* [Task details]:
Transcribe the items word for word, starting with their first line and ending with the line that contains "Besichtigung fehlen.", both included. Leave the pictures out of the answer.
---------- Dataset records ----------
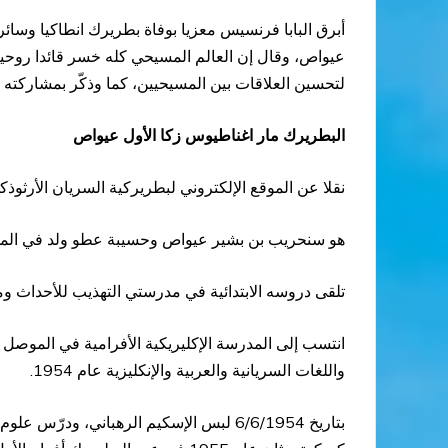
أبرق البابا فرنسيس معزيا بوفاة بطريرك انطاكيا وسائ
عيواص، وقال إن العالم المسيحي كله خسر قائدا روحيا
لتحسين العلاقات بين المسيحيين، كما وذكّر بمشاركته ف
البطريرك مار اغناطيوس زكا الأول عيواص
نقلا عن الموقع الإلكتروني لبطريركية السريان الأرثوذ
هو سنحريب بن بشير عيواص وحسيبة عطو ولد في الموصل ـ العراق في الحادي والعش
تلقى دروسه الابتدائية في مدرستي التهذيب للأحداث ومار
واللغات السريانية والعربية والإنكليزية عام 1954.
بتاريخ 6/6/1954 لبس الإسكيم الرهباني، و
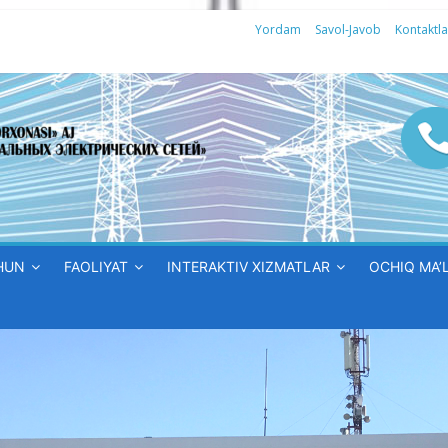
Yordam
Savol-Javob
Kontaktla
HUN
FAOLIYAT
INTERAKTIV XIZMATLAR
OCHIQ MA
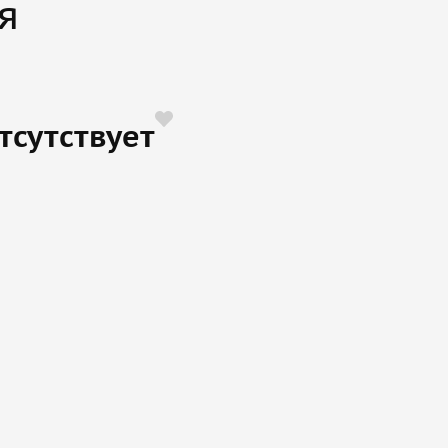
я
тсутствует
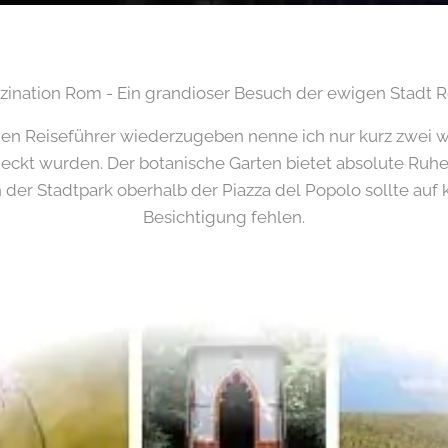
zination Rom - Ein grandioser Besuch der ewigen Stadt 
nen Reiseführer wiederzugeben nenne ich nur kurz zwei wi
tdeckt wurden. Der botanische Garten bietet absolute Ru
er Stadtpark oberhalb der Piazza del Popolo sollte auf k
Besichtigung fehlen.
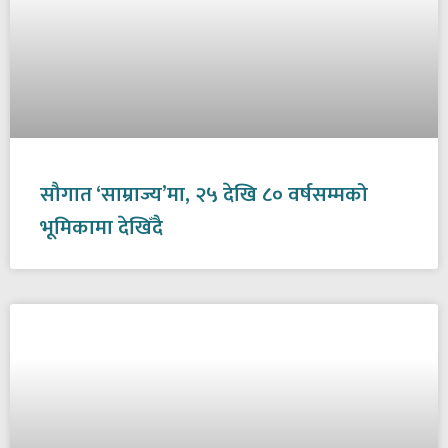
सौगात ‘साम्राज्य’मा, २५ देखि ८० वर्षसम्मको
भूमिकामा देखिँदै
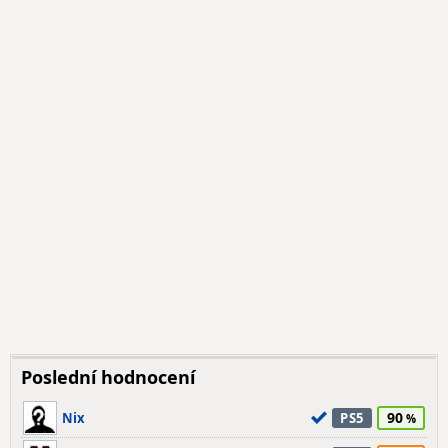
Poslední hodnocení
90
Nix
PS5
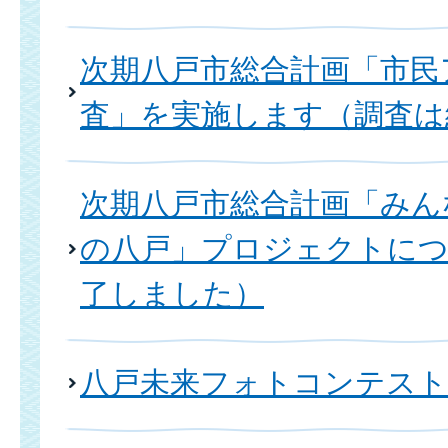
次期八戸市総合計画「市民
査」を実施します（調査は
次期八戸市総合計画「みん
の八戸」プロジェクトにつ
了しました）
八戸未来フォトコンテスト2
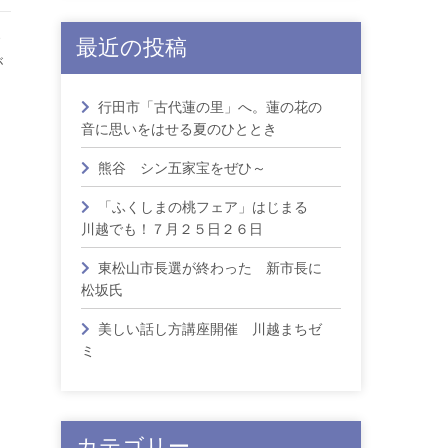
最近の投稿
が
行田市「古代蓮の里」へ。蓮の花の
音に思いをはせる夏のひととき
熊谷 シン五家宝をぜひ～
「ふくしまの桃フェア」はじまる
川越でも！７月２５日２６日
東松山市長選が終わった 新市長に
松坂氏
美しい話し方講座開催 川越まちゼ
ミ
カテゴリー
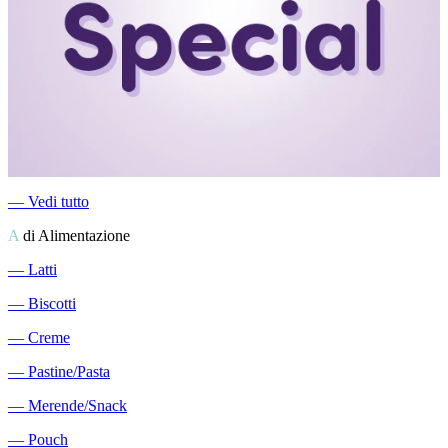
―
Vedi tutto
A
di Alimentazione
―
Latti
―
Biscotti
―
Creme
―
Pastine/Pasta
―
Merende/Snack
―
Pouch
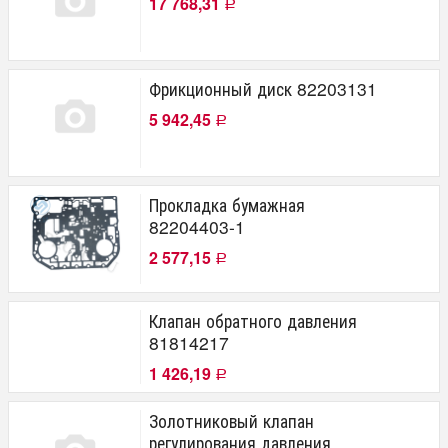
17 768,31
Р
Фрикционный диск 82203131
5 942,45
Р
Прокладка бумажная
82204403-1
2 577,15
Р
Клапан обратного давления
81814217
1 426,19
Р
Золотниковый клапан
регулирования давления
----------
* [Solution for this task]:
أبرق البابا فرنسيس معزيا بوفاة بطريرك انطاكيا وسائ
عيواص، وقال إن العالم المسيحي كله خسر قائدا روحيا
لتحسين العلاقات بين المسيحيين، كما وذكّر بمشاركته ف
البطريرك مار اغناطيوس زكا الأول عيواص
نقلا عن الموقع الإلكتروني لبطريركية السريان الأرثوذ
هو سنحريب بن بشير عيواص وحسيبة عطو ولد في الموصل ـ العراق في الحادي والعش
تلقى دروسه الابتدائية في مدرستي التهذيب للأحداث ومار
واللغات السريانية والعربية والإنكليزية عام 1954.
بتاريخ 6/6/1954 لبس الإسكيم الرهباني، و
Yordam
Savol-Javob
Kontaktla
HUN
FAOLIYAT
INTERAKTIV XIZMATLAR
OCHIQ MA
я
тсутствует
zination Rom - Ein grandioser Besuch der ewigen Stadt 
nen Reiseführer wiederzugeben nenne ich nur kurz zwei wi
tdeckt wurden. Der botanische Garten bietet absolute Ru
er Stadtpark oberhalb der Piazza del Popolo sollte auf k
Besichtigung fehlen.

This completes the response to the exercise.